The dissociation between Tmax and peak diuretic effect indicates that BA’s diuretic action may be mediated by metabolites or triggered by an initial peak concentration that is not sustained. Alternatively, BA might exert its effect through receptor binding with rapid onset but short residence time. Future studies should explore whether BA or its metabolites directly interact with renal transporters using in vitro systems (e.g., oocyte expression assays or isolated perfused tubules) to definitively establish its molecular mechanism.

Regarding the histological assessment, it should be noted that the evaluation of tubular dilation in this study was based on qualitative description rather than quantitative scoring. While the observed dilation was clearly evident in BA-treated and positive control groups, the lack of a standardized semi-quantitative scoring system limits the objectivity and reproducibility of these findings. Future studies should implement a blinded, semi-quantitative scoring system (e.g., 0–3 scale based on the extent and severity of dilation) with independent assessment by multiple pathologists to enable statistical comparison and more rigorous interpretation of drug-induced renal effects.

Several limitations regarding the experimental design should also be acknowledged. The sample size of six rats per group, while statistically justified (Section 2.2), is relatively modest; larger cohorts would provide greater statistical power and enable more robust detection of smaller effect sizes. Additionally, the exclusive use of male rats, although chosen to avoid confounding effects of the estrous cycle, limits the generalizability of our findings to females. Furthermore, only a single rat strain (Sprague-Dawley) was employed; future studies should include both sexes and additional strains (e.g., Wistar rats) to confirm that the observed effects are strain-independent and to assess potential sex-specific differences in BA’s pharmacokinetics and pharmacodynamics.

5. Conclusions

This study provides the first integrated pharmacokinetic, pharmacodynamic, and metabolomic characterization of barbatic acid (BA) as a potential diuretic agent. In a water-loaded rat model, BA significantly increased urine output and promoted urinary excretion of Na⁺, K⁺, and Cl⁻, with an effect size and electrolyte profile most closely resembling that of thiazide diuretics. Unlike thiazides, however, BA treatment was associated with reduced urinary uric acid levels and no observable disturbance in lipid metabolism, suggesting a potentially more favorable metabolic safety profile.

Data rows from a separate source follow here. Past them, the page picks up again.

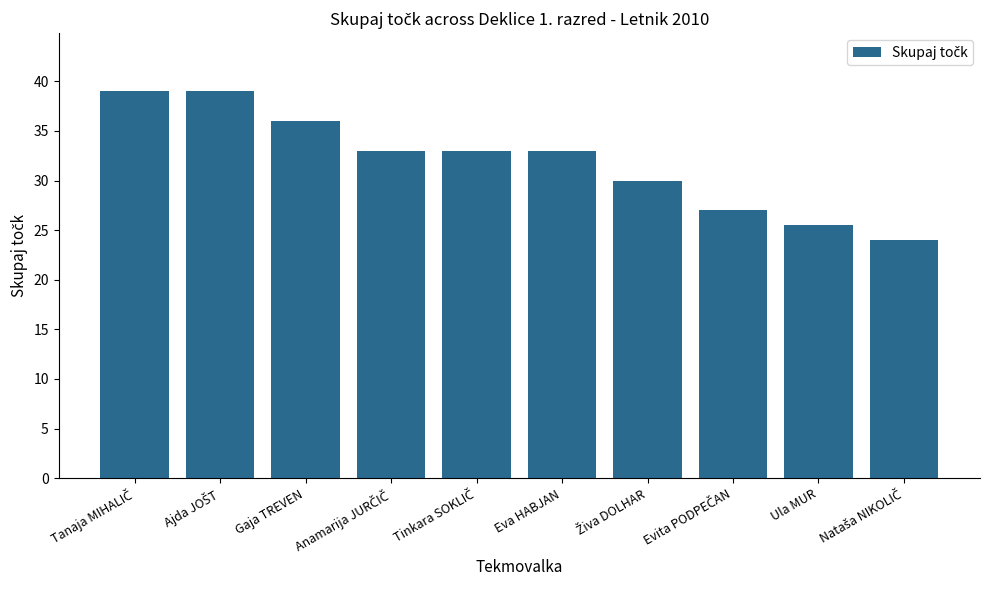

What is the approximate value at Gaja TREVEN?

36.0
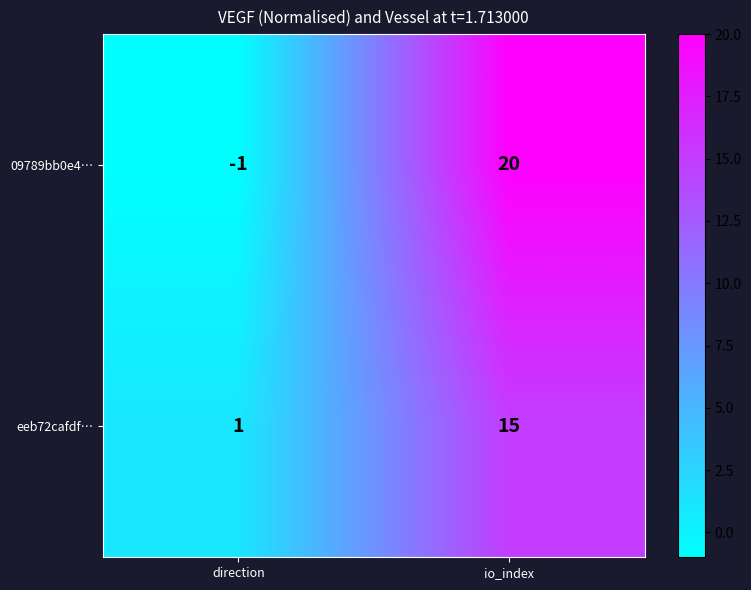

Reading right to left, what are all the values shown in this chart?

09789bb0e4…: io_index=20	direction=-1
eeb72cafdf…: io_index=15	direction=1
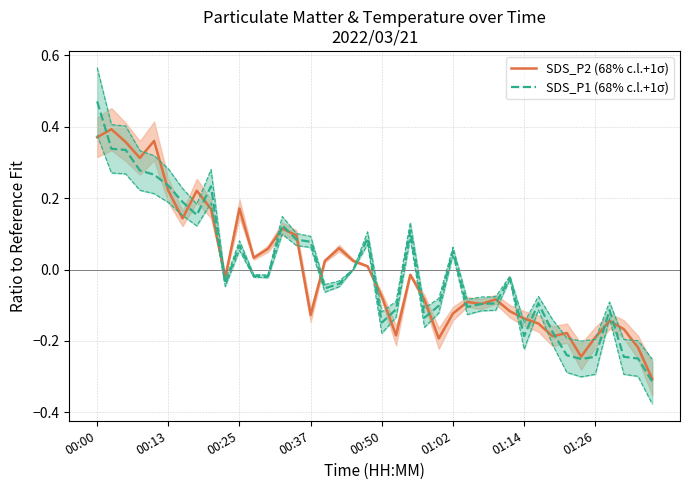

Count the number of categories in the chart.

40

Metabolomic analysis revealed that BA modulates several amino acid metabolism pathways (glycine/serine/threonine, arginine/proline, tyrosine) and riboflavin metabolism, providing plausible, albeit hypothesis-generating, links to its diuretic mechanism. Pharmacokinetic studies showed dose-dependent behavior with moderate half-lives (5–6 h) at active doses (28–56 mg/kg) and nonlinear disposition at a suprapharmacological dose (112 mg/kg), which justified the exclusion of the highest dose from efficacy evaluation.

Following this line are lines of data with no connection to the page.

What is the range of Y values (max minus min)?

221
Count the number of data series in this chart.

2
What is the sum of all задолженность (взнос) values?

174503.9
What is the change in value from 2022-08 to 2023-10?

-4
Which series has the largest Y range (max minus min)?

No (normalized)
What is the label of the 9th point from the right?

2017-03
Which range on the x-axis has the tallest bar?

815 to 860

Nevertheless, several limitations of this study should be acknowledged. The pathway inferences derived from untargeted metabolomics are correlative and require direct experimental validation, such as targeted enzyme assays, transporter expression studies, or in vitro renal tubule models, to establish causality. The absence of direct molecular target identification (e.g., interaction with NKCC2, NCC, or renal transporters) and the lack of long-term safety assessment (e.g., effects on blood pressure, electrolyte balance, or bone metabolism) preclude definitive mechanistic conclusions. Future studies should investigate BA’s efficacy in disease-relevant models (e.g., hypertension, heart failure) and evaluate its translational potential through advanced preclinical toxicology and formulation development.

In summary, BA represents a promising natural-product-based diuretic candidate with a distinctive metabolic signature, warranting further mechanistic and translational investigation.